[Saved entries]
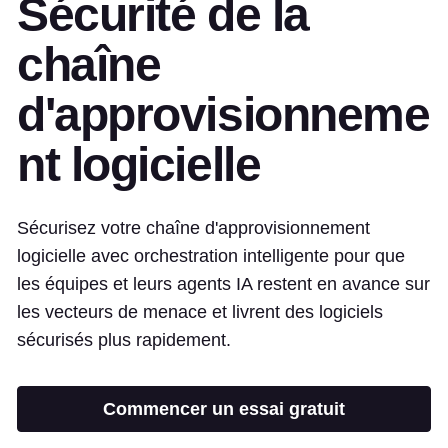
Sécurité de la
chaîne
d'approvisionneme
nt logicielle
Sécurisez votre chaîne d'approvisionnement
logicielle avec orchestration intelligente pour que
les équipes et leurs agents IA restent en avance sur
les vecteurs de menace et livrent des logiciels
sécurisés plus rapidement.
Commencer un essai gratuit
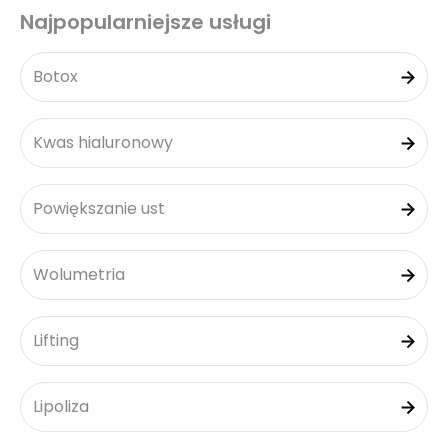
Najpopularniejsze usługi
Botox
Kwas hialuronowy
Powiększanie ust
Wolumetria
Lifting
Lipoliza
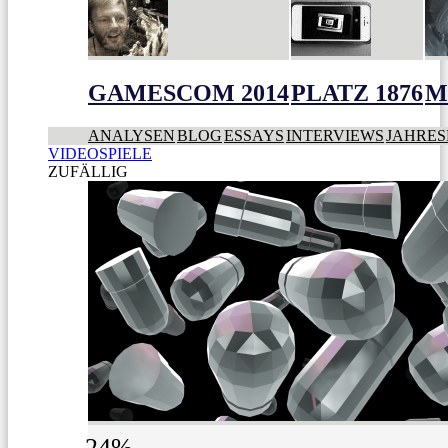
GAMESCOM 2014
PLATZ 1876
M
ANALYSEN
BLOG
ESSAYS
INTERVIEWS
JAHRES
VIDEOSPIELE
ZUFÄLLIG
24%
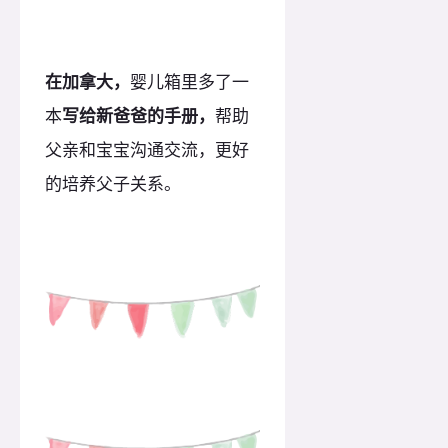
在加拿大，
婴儿箱里多了一
本
写给新爸爸的手册，
帮助
父亲和宝宝沟通交流，更好
的培养父子关系。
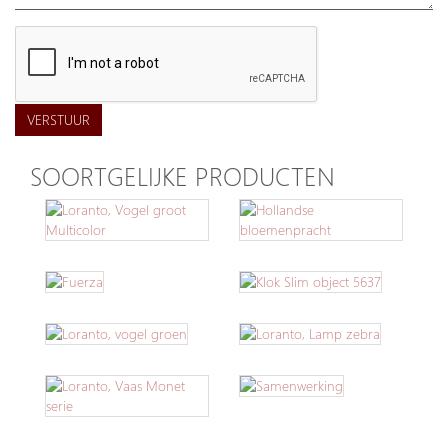
VERSTUUR
SOORTGELIJKE PRODUCTEN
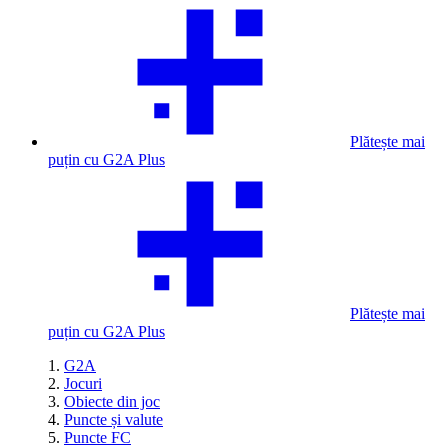
Plătește mai
puțin cu G2A Plus
Plătește mai
puțin cu G2A Plus
G2A
Jocuri
Obiecte din joc
Puncte și valute
Puncte FC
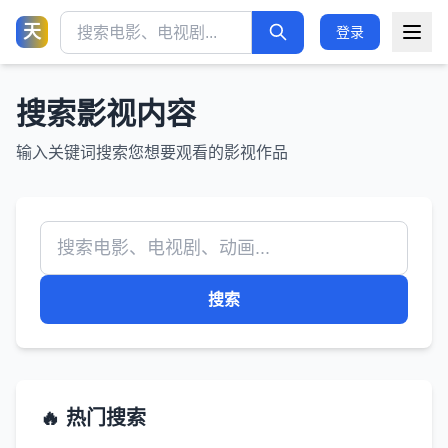
天
登录
搜索影视内容
输入关键词搜索您想要观看的影视作品
搜索
🔥 热门搜索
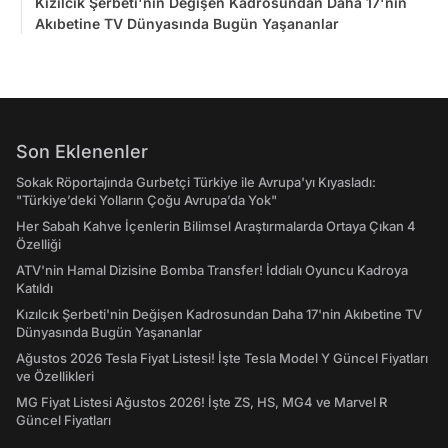
Kızılcık Şerbeti'nin Değişen Kadrosundan Daha 17'nin
Akıbetine TV Dünyasında Bugün Yaşananlar
Son Eklenenler
Sokak Röportajında Gurbetçi Türkiye ile Avrupa'yı Kıyasladı:
"Türkiye’deki Yolların Çoğu Avrupa’da Yok"
Her Sabah Kahve İçenlerin Bilimsel Araştırmalarda Ortaya Çıkan 4
Özelliği
ATV'nin Hamal Dizisine Bomba Transfer! İddialı Oyuncu Kadroya
Katıldı
Kızılcık Şerbeti'nin Değişen Kadrosundan Daha 17'nin Akıbetine TV
Dünyasında Bugün Yaşananlar
Ağustos 2026 Tesla Fiyat Listesi! İşte Tesla Model Y Güncel Fiyatları
ve Özellikleri
MG Fiyat Listesi Ağustos 2026! İşte ZS, HS, MG4 ve Marvel R
Güncel Fiyatları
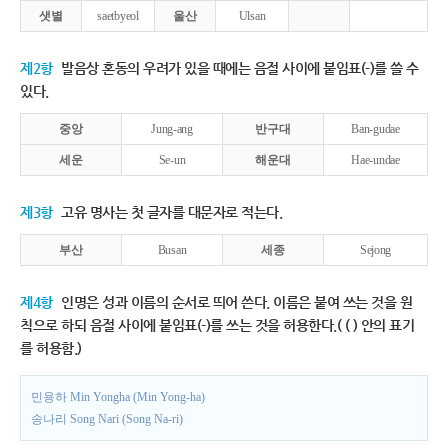
샛별
saetbyeol
울산
Ulsan
제2항
발음상 혼동의 우려가 있을 때에는 음절 사이에 붙임표(-)를 쓸 수
있다.
중앙
Jung-ang
반구대
Ban-gudae
세운
Se-un
해운대
Hae-undae
제3항
고유 명사는 첫 글자를 대문자로 적는다.
부산
Busan
세종
Sejong
제4항
인명은 성과 이름의 순서로 띄어 쓴다. 이름은 붙여 쓰는 것을 원
칙으로 하되 음절 사이에 붙임표(-)를 쓰는 것을 허용한다.( ( ) 안의 표기
를 허용함.)
민용하 Min Yongha (Min Yong-ha)
송나리 Song Nari (Song Na-ri)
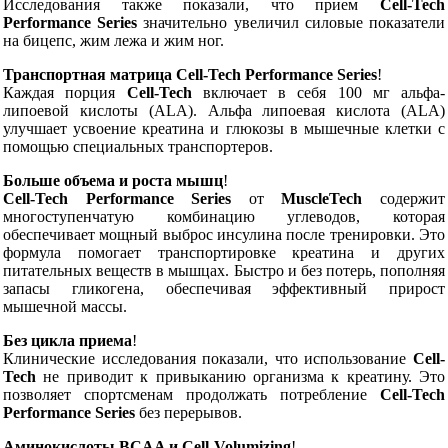
Исследования также показали, что прием
Cell-Tech
Performance Series
значительно увеличил силовые показатели
на бицепс, жим лежа и жим ног.
Транспортная матрица Cell-Tech Performance Series
!
Каждая порция
Cell-Tech
включает в себя 100 мг альфа-
липоевой кислоты (ALA). Альфа липоевая кислота (ALA)
улучшает усвоение креатина и глюкозы в мышечные клетки с
помощью специальных транспортеров.
Больше объема и роста мышц
!
Cell-Tech Performance Series
от
MuscleTech
содержит
многоступенчатую комбинацию углеводов, которая
обеспечивает мощный выброс инсулина после тренировки. Это
формула помогает транспортировке креатина и других
питательных веществ в мышцах. Быстро и без потерь, пополняя
запасы гликогена, обеспечивая эффективный прирост
мышечной массы.
Без цикла приема
!
Клинические исследования показали, что использование
Cell-
Tech
не приводит к привыканию организма к креатину. Это
позволяет спортсменам продолжать потребление
Cell-Tech
Performance Series
без перерывов.
Аминокислоты BCAA и Cell-Volumizing
!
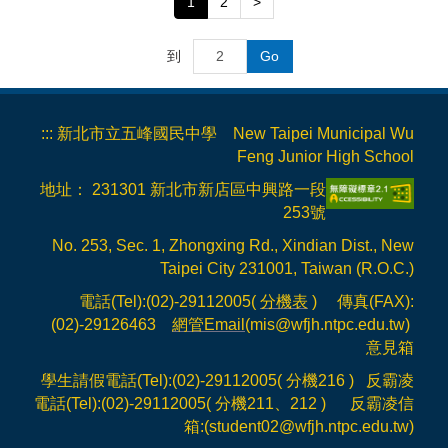
1
2
>
到
Go
:::
新北市立五峰國民中學 New Taipei Municipal Wu
Feng Junior High School
地址： 231301 新北市新店區中興路一段
253號
No. 253, Sec. 1, Zhongxing Rd., Xindian Dist., New
Taipei City 231001, Taiwan (R.O.C.)
電話(Tel):(02)-29112005(
分機表
) 傳真(FAX):
(02)-29126463
網管Email
(mis@wfjh.ntpc.edu.tw)
意見箱
學生請假電話(Tel):(02)-29112005( 分機216 ) 反霸凌
電話(Tel):(02)-29112005( 分機211、212 ) 反霸凌信
箱:(
student02@wfjh.ntpc.edu.tw
)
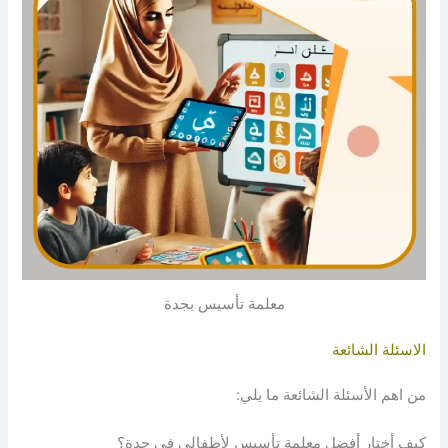
معلمة تأسيس بجدة
الاسئلة الشائعة
من اهم الأسئلة الشائعة ما يلي:
كيف أختار أفضل معلمة تأسيس لأطفالي في جدة؟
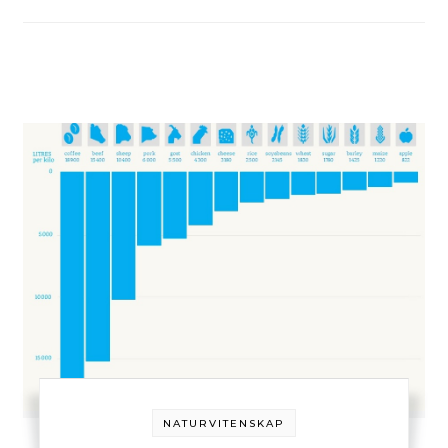
NATURVITENSKAP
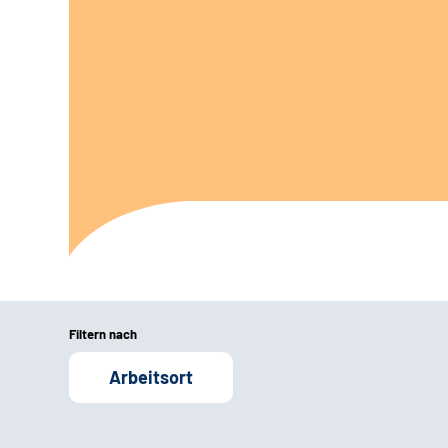
Filtern nach
Arbeitsort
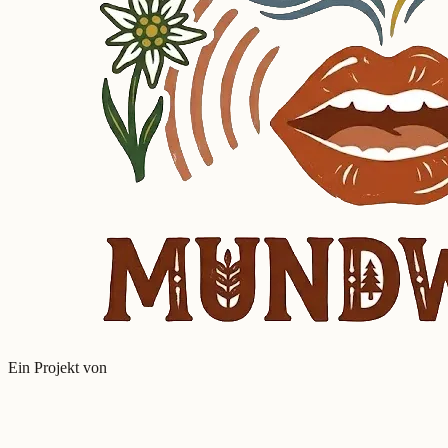
Ein Projekt von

ACTION ITEM:
Retrieve each line from the records above where the word "Cell" occurs.

ANSWER TO THIS TASK:
Cell-Tech
Транспортная матрица Cell-Tech Performance Series
Cell-Tech
Cell-Tech Performance Series
Cell-
Cell-Tech
Аминокислоты BCAA и Cell-Volumizing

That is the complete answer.